How to use Site24x7 to proactively monitor and address load average issues
Using the top or uptime commands only gives us a basic timeline of the load average on the server. Let’s say we’d like to visualize the data so that we can easily see how the load average is trending over a period of time—or we want to see how the load average value relates to other stats. Here’s where a more powerful monitoring solution like Site24x7 will come in handy.
Our goal is to monitor the load average of a running Linux server. By installing the Site24x7 agent in the server, we’ll have a number of tools for improved server monitoring, such as anomaly detection, outages, monitor groups, or to schedule maintenance.
Site24x7 will show a visualization of the load average data so that we can easily see how load average stats are trending over the most recent time range.
Moreover, we will automatically get notified of any high load average issues.
Edit: Article updated on 17, Nov 2022.
I think that the part "To kill process! That is the best solution for high load averages! Great guide!" was ironical... to kill blindly the most consuming process as soon as a server gets a too high load average is something just crazy. I think this is one of the worst pages about load average on the internet.
I think that you are mis-reading the document.
They posed the question: What do you do when the system is overloaded?
The answer: You have to either kill processes or add more resources.
They didn't say that you must just kill high-load processes.
The whole intent of the article was to show you how, with proper monitoring, you can right-size your server infrastructure so that you DON'T have to kill processes, whilst also not wasting money on buying server resources that aren't need.
I think that this page is a little misleading.

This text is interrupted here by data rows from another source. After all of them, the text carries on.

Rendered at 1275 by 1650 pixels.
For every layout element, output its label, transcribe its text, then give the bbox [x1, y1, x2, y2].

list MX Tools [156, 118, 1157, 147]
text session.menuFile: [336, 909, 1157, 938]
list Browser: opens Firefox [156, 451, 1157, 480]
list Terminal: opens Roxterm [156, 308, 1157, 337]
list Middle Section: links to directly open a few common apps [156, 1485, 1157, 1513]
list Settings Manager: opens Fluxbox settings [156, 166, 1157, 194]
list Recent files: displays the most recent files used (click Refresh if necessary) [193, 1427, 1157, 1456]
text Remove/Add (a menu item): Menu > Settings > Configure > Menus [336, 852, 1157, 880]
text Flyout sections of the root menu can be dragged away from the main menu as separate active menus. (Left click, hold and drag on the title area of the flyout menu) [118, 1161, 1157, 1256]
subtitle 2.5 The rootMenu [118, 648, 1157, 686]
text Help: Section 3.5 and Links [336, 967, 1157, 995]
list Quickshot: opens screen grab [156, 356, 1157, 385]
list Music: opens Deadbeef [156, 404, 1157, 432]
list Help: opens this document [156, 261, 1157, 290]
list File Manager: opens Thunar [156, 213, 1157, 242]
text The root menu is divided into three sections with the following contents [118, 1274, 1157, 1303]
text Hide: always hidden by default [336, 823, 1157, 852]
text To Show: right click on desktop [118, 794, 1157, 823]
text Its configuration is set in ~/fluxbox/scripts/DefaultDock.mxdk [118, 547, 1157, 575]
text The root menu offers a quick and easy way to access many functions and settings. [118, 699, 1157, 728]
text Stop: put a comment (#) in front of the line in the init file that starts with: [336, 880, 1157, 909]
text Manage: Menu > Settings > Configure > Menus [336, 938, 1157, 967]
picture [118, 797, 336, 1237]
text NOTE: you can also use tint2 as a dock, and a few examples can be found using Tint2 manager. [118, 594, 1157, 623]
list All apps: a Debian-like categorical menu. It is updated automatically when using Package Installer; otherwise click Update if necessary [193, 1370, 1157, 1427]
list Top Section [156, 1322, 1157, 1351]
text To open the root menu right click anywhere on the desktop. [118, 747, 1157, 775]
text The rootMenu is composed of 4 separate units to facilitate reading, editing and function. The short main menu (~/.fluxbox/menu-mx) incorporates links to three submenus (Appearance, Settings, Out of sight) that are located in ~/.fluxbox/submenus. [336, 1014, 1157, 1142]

It starts with explaining that the output (load average 0.5 1.5 3.0) means the average in 1, 5 and 15 minutes, and suddenly it explains that the load average of 0.5 is fine, 1.5 is medium and 3.0 is problematic. (That is, my system was ok in the last 1 minute, it was a bit overloaded in the last 5 minutes, and it was terribly overloaded in the last 15 minutes.) It even suggests that the 3 numbers always form an increasing series.
I agree that this is not the best explanation here.
Average load does NOT only measure CPU, but also other server resources that cause a task to wait.
So slow IO might mean the CPU task is waiting, but the CPU is not overloaded.
Also, an ave. load of say 2 might be a problem for a webserver but perfectly fine for a mail server.
The question of "what is a good ave. load value" is much more complex and is very much dependent on the the environment, what the server is used for, how big is the budget etc etc
You can use this article as a "rough" guide, but a better approach is to "measure your current load averages when you know your server is working fine" i.e no user complaints, web pages load fast, apps run smoothly etc. Then monitor for significant changes over time.